Encerrado en una caverna rectangular de dimensiones inmutables el cursor todopoderoso es capaz, sin embargo, de conjurar y atraer hacia sí una variedad inconcebible de ecos imperfectos: percute un hipervínculo cualquiera y  la pared retroiluminada de la caverna le devuelve un tapiz pixelado con la representación gráfica y multicolor de una sombra de la realidad desposeída de gusto, tacto y olfato.

El cursor percute una y otra vez, y el tapiz reverbera con los ecos imperfectos de tantos mundos como pueden caber en el mundo real: ecos ramplones de las existencias mezquinas de millones de hombres y mujeres desconocidos, ecos inquietantes de lugares devastados por la miseria, ecos del cosmos más lejano que ya fue, ecos premonitorios de las mil caras de una misma muerte, ecos explícitos de encuentros sexuales imperfectos, ecos irritantes de finanzas condenadas al desorden interesado de la especulación, ecos de meteorología caprichosa, ecos de una vida social deforme y perturbada, ecos deslumbrantes que proclaman el triunfo tecnológico de lo incomprensible, ecos categóricos de esto y de lo otro y, también, de todo lo contrario.

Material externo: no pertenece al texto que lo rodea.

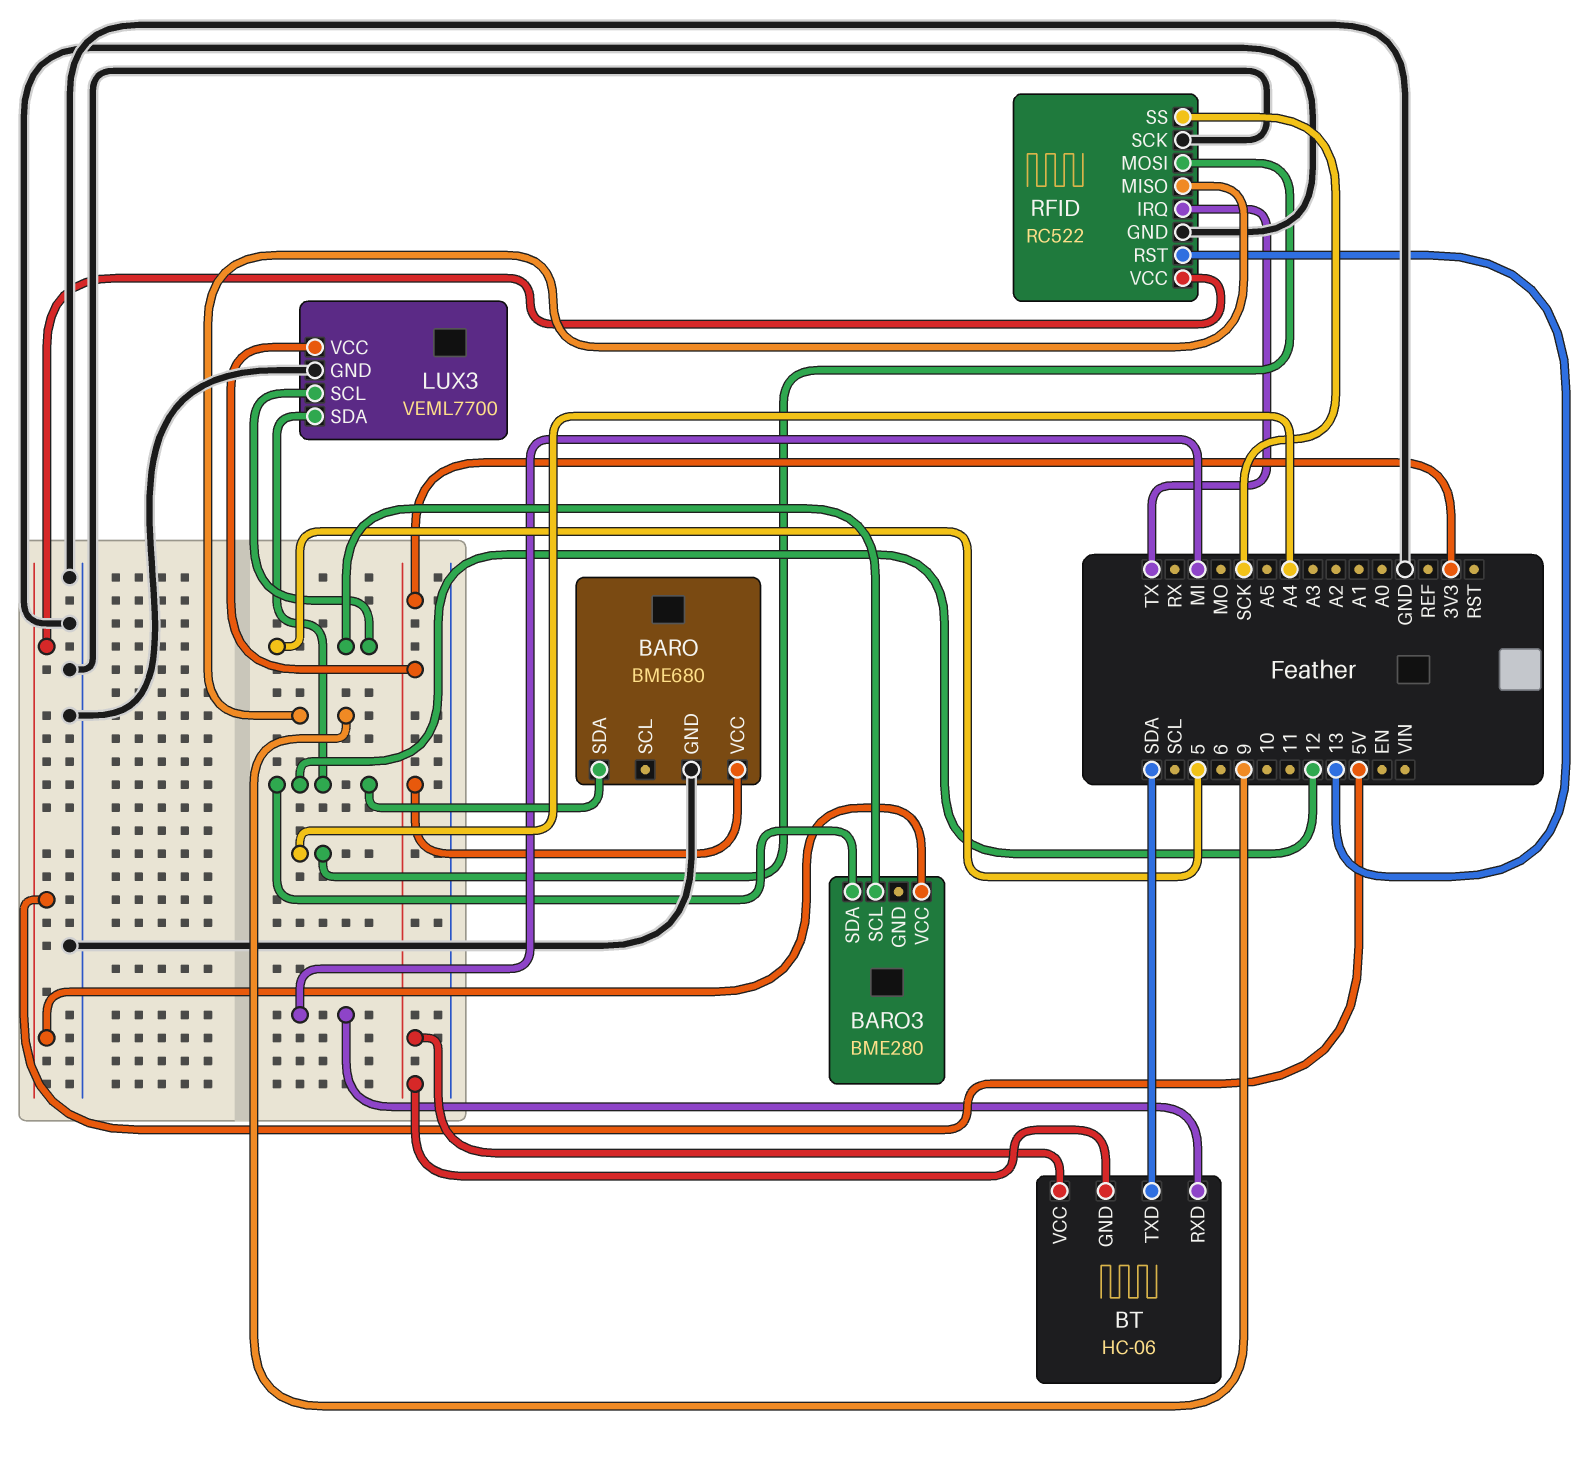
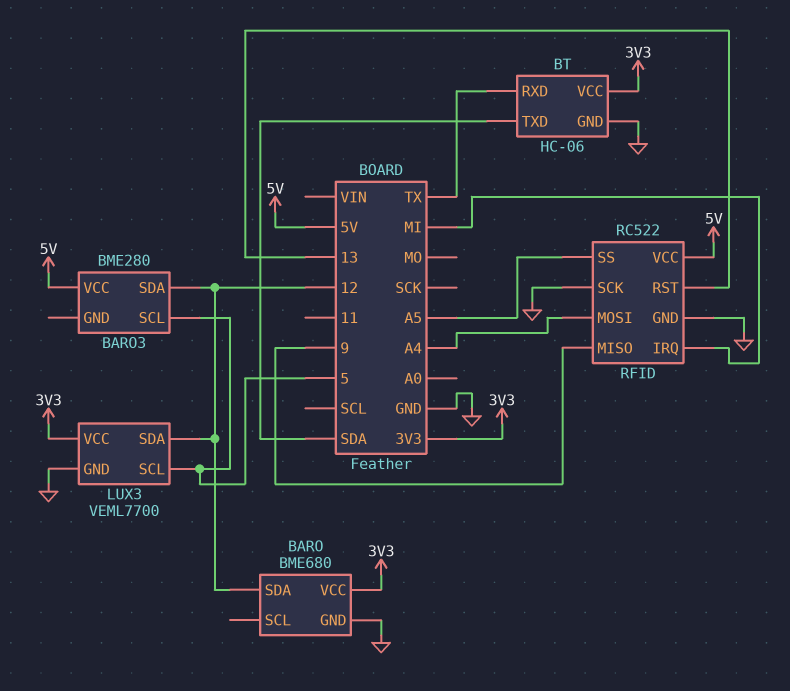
BT pin GND: 3V3 -> GND
BT pin RXD: MI -> TX
RFID pin IRQ: TX -> MI
RFID pin SS: SCK -> A5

Frontera entre dos mundos, lo que anoche eran los pechos oscuros y pequeños de una joven oriental que por la mañana olvidó llevarse el rastro tibio de su olor bajo el edredón en mi dormitorio es ahora una sucesión ordenada de código lingüístico que emerge misteriosamente del parpadeo indiferente del cursor: código dúctil, maleable y replicable hasta el infinito, susceptible de traslación instantánea hasta los dominios de cualquier otro dios menor en un Olimpo de límites crecientes e imprecisos que podrá disponer a su albedrío de la sombra de una noche que ahora ha dejado de pertenecerme.

Encarnación visual del los ceros y unos que constituyen la fibra más recóndita de un universo artificial y paralelo en el que los seres humanos proyectan y ejecutan sus designios cotidianos, el cursor es y no es en intermitencia sucesiva y eterna.